Discurso no Senado Federal

CONSIDERAÇÕES SOBRE A QUESTÃO DA FOME, UMA DAS GRANDES TRAGEDIAS NACIONAIS. COMENTARIOS AO ESTUDO DO IPEA, QUE APONTA PARA A IMPRESSIONANTE CIFRA DE 32 MILHÕES DE BRASILEIROS ACOMETIDOS PELA FOME. PESQUISA REALIZADA PELO PROFESSOR CARLOS MONTEIRO, DA USP, QUE MONTA O MAPA DA POBREZA NO BRASIL.

Autor
Valmir Campelo (PTB - Partido Trabalhista Brasileiro/DF)
Nome completo: Antônio Valmir Campelo Bezerra
Casa
Senado Federal
Tipo
Discurso
Resumo por assunto
POLITICA SOCIAL.:
  • CONSIDERAÇÕES SOBRE A QUESTÃO DA FOME, UMA DAS GRANDES TRAGEDIAS NACIONAIS. COMENTARIOS AO ESTUDO DO IPEA, QUE APONTA PARA A IMPRESSIONANTE CIFRA DE 32 MILHÕES DE BRASILEIROS ACOMETIDOS PELA FOME. PESQUISA REALIZADA PELO PROFESSOR CARLOS MONTEIRO, DA USP, QUE MONTA O MAPA DA POBREZA NO BRASIL.
Publicação
Publicação no DSF de 03/12/1996 - Página 19464
Assunto
Outros > POLITICA SOCIAL.
Indexação
  • ANALISE, ESTATISTICA, FOME, BRASIL, CONCENTRAÇÃO, REGIÃO NORTE, REGIÃO NORDESTE, COMPARAÇÃO, PAIS ESTRANGEIRO, AFRICA.
  • ANALISE, EFEITO, FOME, PREJUIZO, DESENVOLVIMENTO ECONOMICO, EFICACIA, INVESTIMENTO, ALIMENTAÇÃO, TRABALHADOR, AUMENTO, PRODUTIVIDADE.
  • NECESSIDADE, PRIORIDADE, COMBATE, FOME.

O SR. VALMIR CAMPELO (PTB-DF. Pronuncia o seguinte discurso.) - Srª Presidente, Srªs. e Srs.

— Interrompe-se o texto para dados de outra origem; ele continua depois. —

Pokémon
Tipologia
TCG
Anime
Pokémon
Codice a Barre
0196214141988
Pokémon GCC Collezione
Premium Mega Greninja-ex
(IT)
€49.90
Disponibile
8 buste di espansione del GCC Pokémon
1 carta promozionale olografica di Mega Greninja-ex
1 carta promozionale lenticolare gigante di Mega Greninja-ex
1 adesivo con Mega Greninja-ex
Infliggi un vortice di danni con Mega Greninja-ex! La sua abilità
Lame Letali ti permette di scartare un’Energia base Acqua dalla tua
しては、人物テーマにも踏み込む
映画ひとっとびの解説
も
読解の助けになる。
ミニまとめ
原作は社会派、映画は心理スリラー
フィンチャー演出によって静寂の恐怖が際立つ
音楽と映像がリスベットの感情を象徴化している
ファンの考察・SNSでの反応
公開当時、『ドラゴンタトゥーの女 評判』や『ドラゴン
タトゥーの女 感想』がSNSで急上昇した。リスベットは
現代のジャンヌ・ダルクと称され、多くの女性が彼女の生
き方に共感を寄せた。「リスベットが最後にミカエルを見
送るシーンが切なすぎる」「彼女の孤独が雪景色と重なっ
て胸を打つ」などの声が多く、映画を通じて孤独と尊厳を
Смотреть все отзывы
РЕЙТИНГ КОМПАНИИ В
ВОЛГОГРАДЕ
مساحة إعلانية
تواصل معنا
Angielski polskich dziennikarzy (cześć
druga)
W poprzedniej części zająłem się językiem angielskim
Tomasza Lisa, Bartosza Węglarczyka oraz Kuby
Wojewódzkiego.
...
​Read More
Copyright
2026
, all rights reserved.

Senadores, gostaria de abordar, neste meu pronunciamento de hoje, a questão da fome em nosso País, problema que preferimos ignorar mas que constitui uma das grandes tragédias nacionais.

Estudo do Instituto de Pesquisa Econômica Aplicada - IPEA - aponta para a impressionante e vergonhosa cifra de 32 milhões de brasileiros acometidos pela fome, uma população equivalente à da Argentina.

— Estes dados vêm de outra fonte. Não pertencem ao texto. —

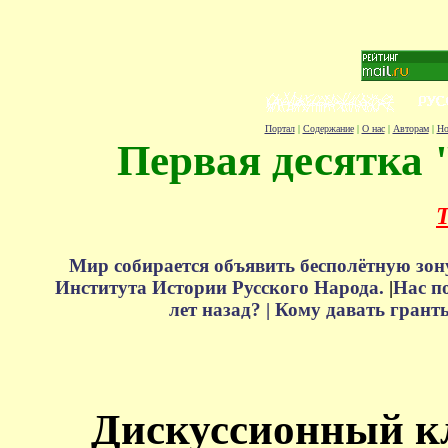
Портал
|
Содержание
|
О нас
|
Авторам
|
Но
Первая десятка 
Т
Мир собирается объявить бесполётную зон
Института Истории Русского Народа.
|
Нас п
лет назад? |
Кому давать грант
Дискуссионный к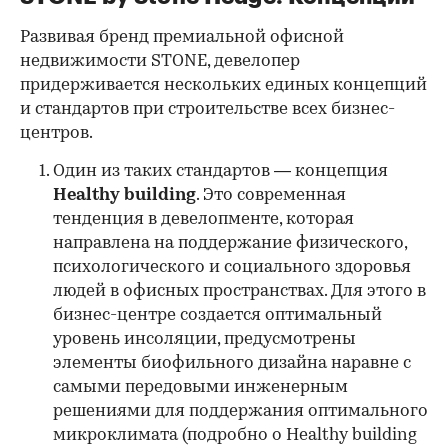
Развивая бренд премиальной офисной
недвижимости STONE, девелопер
придерживается нескольких единых концепций
и стандартов при строительстве всех бизнес-
центров.
Один из таких стандартов — концепция
Healthy building
. Это современная
тенденция в девелопменте, которая
направлена на поддержание физического,
психологического и социального здоровья
людей в офисных пространствах. Для этого в
бизнес-центре создается оптимальный
уровень инсоляции, предусмотрены
элементы биофильного дизайна наравне с
самыми передовыми инженерным
решениями для поддержания оптимального
микроклимата (подробно о Healthy building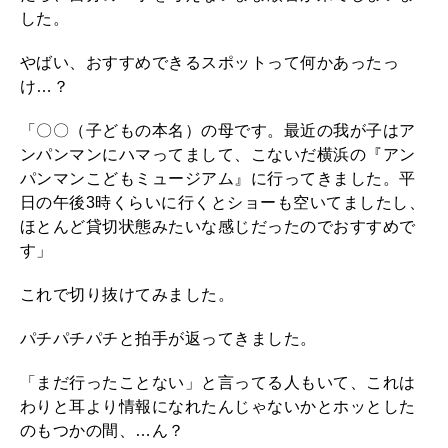
した。
やばい、おすすめできるスポットって何かあったっ
け…？
「〇〇（子どもの本名）の母です。最近の我が子はア
ンパンマンにハマってまして、こないだ横浜の『アン
パンマンこどもミュージアム』に行ってきました。平
日の午後3時くらいに行くとショーも空いてましたし、
ほとんど貸切状態みたいな感じだったのでおすすめで
す」
これで切り抜けてみました。
パチパチパチと拍手が返ってきました。
「まだ行ったことない」と言ってる人もいて、これは
わりと耳より情報になれたんじゃないかとホッとした
のもつかの間、…ん？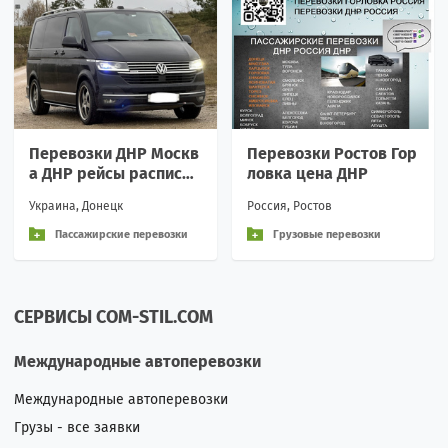
Перевозки ДНР Москв
Перевозки Ростов Гор
а ДНР рейсы расписан
ловка цена ДНР
ие билеты
Украина, Донецк
Россия, Ростов
Пассажирские перевозки
Грузовые перевозки
СЕРВИСЫ COM-STIL.COM
Международные автоперевозки
Международные автоперевозки
Грузы - все заявки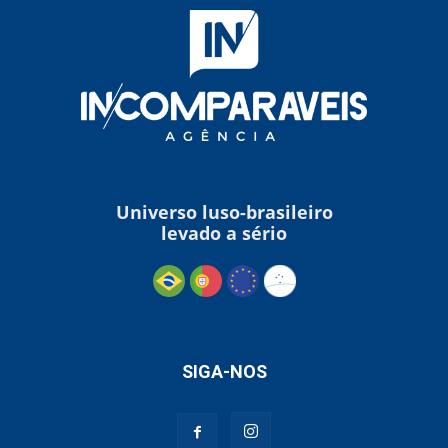
Universo luso-brasileiro
levado a sério
SIGA-NOS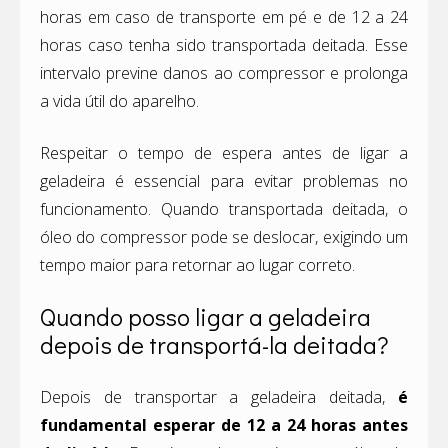
horas em caso de transporte em pé e de 12 a 24
horas caso tenha sido transportada deitada. Esse
intervalo previne danos ao compressor e prolonga
a vida útil do aparelho.
Respeitar o tempo de espera antes de ligar a
geladeira é essencial para evitar problemas no
funcionamento. Quando transportada deitada, o
óleo do compressor pode se deslocar, exigindo um
tempo maior para retornar ao lugar correto.
Quando posso ligar a geladeira
depois de transportá-la deitada?
Depois de transportar a geladeira deitada,
é
fundamental esperar de 12 a 24 horas antes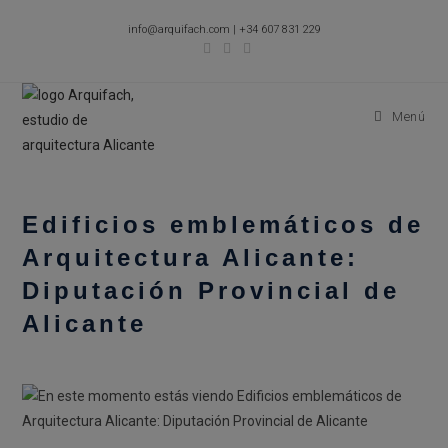
Ir
info@arquifach.com
|
+34 607 831 229
al
contenido
Menú
Edificios emblemáticos de
Arquitectura Alicante:
Diputación Provincial de
Alicante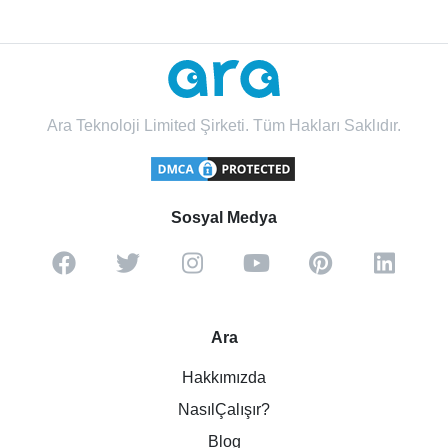
Ara Teknoloji Limited Şirketi. Tüm Hakları Saklıdır.
Sosyal Medya
Ara
Hakkımızda
NasılÇalışır?
Blog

São 9 milhões de famílias, Srª Presidente, cuja renda, na melhor das hipóteses, permite-lhes adquirir apenas os nutrientes capazes de satisfazer suas necessidades nutricionais.

Metade dos brasileiros famintos reside nas cidades. Dentre a parcela de famintos rurais, há um predomínio absoluto deles na região Nordeste.

O citado estudo do IPEA utiliza o conceito de indigente para se referir às pessoas que passam fome, cuja definição técnica é a seguinte: pessoas cuja renda familiar corresponde, no máximo, ao valor da aquisição da cesta básica de alimentos que atende aos requerimentos nutricionais recomendados pela Organização Mundial de Saúde - OMS, para a família como um todo.

Uma outra pesquisa, realizada pelo Professor Carlos Monteiro, da USP, tenta mensurar a magnitude da fome no Brasil a partir do seu efeito nas pessoas desnutridas - no caso, a baixa estatura.

A vantagem desse tipo de pesquisa em relação ao estudo do IPEA, baseado em estimativa de renda, é que, ao contrário deste, ela não deixa de considerar eventuais alimentos que são consumidos pela população, mas que não são adquiridos nos mercados. Para as populações rurais, que cultivam roças de subsistência, essa é uma fonte de alimentação não negligenciável.

Pois bem, o Professor Monteiro baseia sua investigação numa pesquisa antropométrica por amostragem, levada a cabo pelo IBGE em todo o território nacional, que mensurou a estatura da criança brasileira nos cinco primeiros anos de vida.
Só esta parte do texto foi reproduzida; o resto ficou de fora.